Una lirica, quella di Nino Cangemi, quasi simmetricamente divisa in due parti (dieci versi la prima parte (“A che valgono…nulla”), (dieci versi la seconda (“Eppure…visioni”, se non consideriamo l’ultimo verso che possiamo considerare staccato dalle prime due parti, “Ne ascoltai l'ultimo respiro”, e come una partecipazione dell’Autore alle fasi sempre drammatiche del trapasso).

Caratterizzata da una domanda cruciale per ciascuno di noi – agnostici o credenti che si sia. “A che valgono le brevi preghiere”, si chiede e chiede il poeta nelle vesti di un agnostico indifferente ai grandi perché della vita. Un agnostico che per un attimo sembra giustificarle se non proprio accettarle (“se non proprio propizie”) quando esse hanno un riscontro positivo da parte di quell’entità cui le preghiere sono risolte.
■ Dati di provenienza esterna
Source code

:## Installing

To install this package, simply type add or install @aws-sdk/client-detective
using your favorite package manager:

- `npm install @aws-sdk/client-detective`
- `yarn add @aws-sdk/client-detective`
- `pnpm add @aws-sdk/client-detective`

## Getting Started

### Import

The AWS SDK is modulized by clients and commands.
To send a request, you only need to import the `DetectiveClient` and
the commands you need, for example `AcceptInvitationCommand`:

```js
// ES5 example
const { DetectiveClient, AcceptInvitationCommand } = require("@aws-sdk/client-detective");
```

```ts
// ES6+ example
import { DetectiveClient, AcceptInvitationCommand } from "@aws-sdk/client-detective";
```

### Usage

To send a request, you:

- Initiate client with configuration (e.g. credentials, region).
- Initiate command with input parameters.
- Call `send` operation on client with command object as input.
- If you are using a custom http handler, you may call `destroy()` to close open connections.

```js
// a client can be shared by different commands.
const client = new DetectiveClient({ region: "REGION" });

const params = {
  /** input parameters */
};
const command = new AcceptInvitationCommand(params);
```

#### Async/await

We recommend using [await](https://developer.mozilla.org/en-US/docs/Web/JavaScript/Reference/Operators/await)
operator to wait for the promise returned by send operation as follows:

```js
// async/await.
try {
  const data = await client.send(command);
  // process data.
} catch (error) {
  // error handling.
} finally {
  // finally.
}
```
Ma è soltanto un attimo in cui l’agnostico cede alla sua fede verso l’Indifferenza, verso l’Impassibilità che sembrano caratterizzare il suo cuore di pietra. Perché subito dopo aggiunge, quasi a pentirsi del suo cedimento che ‘non è sempre vero’ che le preghiere vengono accolte da quel Dio cui sono rivolte e che anzi il ‘buio’, l’assenza di una luce divina, talvolta si infittisce crudelmente, senza un attimo di riposo, di tregua. Talché più che pregare si finisce col rimuginare meccanicamente parole incomprensibili. È la bocca che prega, non il cuore. Non l’anima. La risposta che il poeta dà a questi problemi è perentoria. “No, scrive il poeta, non valgono a nulla” le preghiere dette con cuore di pietra, né vale il fatto che per abitudine acquisita fin dall’infanzia o perché averle avute come da una eredità da proteggere e conservare. Dio non si lascia impietosire da chi, per abitudine, appunto, si rivolge a lui dandogli del ‘tu’ come a un amico.
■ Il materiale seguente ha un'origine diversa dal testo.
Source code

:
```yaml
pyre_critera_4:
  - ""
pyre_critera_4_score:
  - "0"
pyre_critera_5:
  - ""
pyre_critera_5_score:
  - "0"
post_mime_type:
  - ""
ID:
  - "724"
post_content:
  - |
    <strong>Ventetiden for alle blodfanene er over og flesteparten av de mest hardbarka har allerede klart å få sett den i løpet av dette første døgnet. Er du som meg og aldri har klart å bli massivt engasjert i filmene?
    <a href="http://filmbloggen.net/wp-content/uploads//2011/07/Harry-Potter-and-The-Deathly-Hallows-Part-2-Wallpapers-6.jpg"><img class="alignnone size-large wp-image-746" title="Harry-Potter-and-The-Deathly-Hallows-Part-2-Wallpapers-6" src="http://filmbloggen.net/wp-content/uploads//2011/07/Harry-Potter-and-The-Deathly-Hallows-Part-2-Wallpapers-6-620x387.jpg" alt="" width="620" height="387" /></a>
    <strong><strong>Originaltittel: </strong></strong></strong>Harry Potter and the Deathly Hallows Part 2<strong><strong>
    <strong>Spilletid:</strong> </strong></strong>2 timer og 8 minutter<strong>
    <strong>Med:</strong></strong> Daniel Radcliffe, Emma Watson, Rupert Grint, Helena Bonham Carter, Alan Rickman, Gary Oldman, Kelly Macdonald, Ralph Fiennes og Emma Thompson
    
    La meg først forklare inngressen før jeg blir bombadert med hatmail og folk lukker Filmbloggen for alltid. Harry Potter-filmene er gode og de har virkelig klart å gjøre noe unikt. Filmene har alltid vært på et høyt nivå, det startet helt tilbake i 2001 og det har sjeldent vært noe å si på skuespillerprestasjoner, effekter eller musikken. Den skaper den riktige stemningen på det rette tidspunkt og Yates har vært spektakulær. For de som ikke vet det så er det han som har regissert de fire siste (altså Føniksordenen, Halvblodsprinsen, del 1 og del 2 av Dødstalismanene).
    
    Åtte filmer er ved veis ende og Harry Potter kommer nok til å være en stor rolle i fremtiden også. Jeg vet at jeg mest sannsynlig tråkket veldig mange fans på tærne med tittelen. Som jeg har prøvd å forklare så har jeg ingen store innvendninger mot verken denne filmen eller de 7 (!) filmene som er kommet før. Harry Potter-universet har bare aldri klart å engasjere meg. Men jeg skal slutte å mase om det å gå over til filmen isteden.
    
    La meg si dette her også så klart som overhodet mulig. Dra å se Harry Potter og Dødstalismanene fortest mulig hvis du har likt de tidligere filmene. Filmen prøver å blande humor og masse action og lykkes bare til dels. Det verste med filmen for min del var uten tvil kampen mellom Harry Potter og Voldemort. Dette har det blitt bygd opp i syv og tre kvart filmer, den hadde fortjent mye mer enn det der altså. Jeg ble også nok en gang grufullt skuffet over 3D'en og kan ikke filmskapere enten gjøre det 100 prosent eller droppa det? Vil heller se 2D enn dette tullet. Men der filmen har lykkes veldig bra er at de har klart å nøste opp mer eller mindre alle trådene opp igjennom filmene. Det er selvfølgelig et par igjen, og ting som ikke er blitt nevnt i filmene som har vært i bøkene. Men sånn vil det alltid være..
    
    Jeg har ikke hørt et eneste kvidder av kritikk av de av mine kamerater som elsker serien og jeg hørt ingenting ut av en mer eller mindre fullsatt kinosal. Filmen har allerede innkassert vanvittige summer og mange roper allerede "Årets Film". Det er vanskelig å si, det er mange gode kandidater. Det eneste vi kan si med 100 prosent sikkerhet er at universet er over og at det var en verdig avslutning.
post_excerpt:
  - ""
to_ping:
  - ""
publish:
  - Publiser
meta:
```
Nettamente diversa la seconda parte. Sembra quasi che l’agnostico faccia marcia indietro. Non si è davanti a un pentimento, ma a una concessione, a una possibilità che le preghiere vengano accolte persino da un Dio sordo alle preghiere biascicate fra le labbra più o meno smunte.

Protagonista, una donna colta nell’agonia che precede la morte. Trema questa donna, nel corpo, nel cuore, nell’anima. Nell’ultimo brillio della sua coscienza, vede un prete stagliarsi dinanzi ai suoi occhi. Capisce che è giunto il momento fatale. E non importa se fare il prete è solo un mestiere. Ella tende a lui le mani come per aggrapparsi a un’ancora di salvezza. Sono gli ultimi spasmi, né sa, nota il poeta, dove quella donna trovi la forza. Ma sono le ultime forze. Poi è la fine, gli occhi a inseguire visioni e mondi che non sapremo mai.

 

CONTROCOMMENTO DI NINO CANGEMI

Ho letto, Vittorio. La tua lettura è interessantissima. Coglie ad esempio qualcosa che non è stato meditato ma che corrisponde a un attento esame del testo: la simmetrica divisione in due parti di dieci versi ciascuna (il verso di chiusura, hai ragione, si stacca dalla riflessione contraddistinta dalla contraddittorietà). Mi sorprendi sempre di più, Vittorio: la tua intelligenza, sensibilità, il patrimonio di conoscenze che porti con te. Spero che adesso che il virus sembra darci una tregua ci si possa incontrare. Oltretutto sono sicuro che tu sei stato un maestro di scuola elementare (quelli che BufaIino invocava come antidoto alla mafia) esemplare e avrai tante esperienze di didattica evoluta da raccontare. Il fatto che qualcuno, e quel qualcuno è una persona di grande ricchezza interiore, si sia preso la briga di analizzare un mio testo mi gratifica oltremodo. Un abbraccio.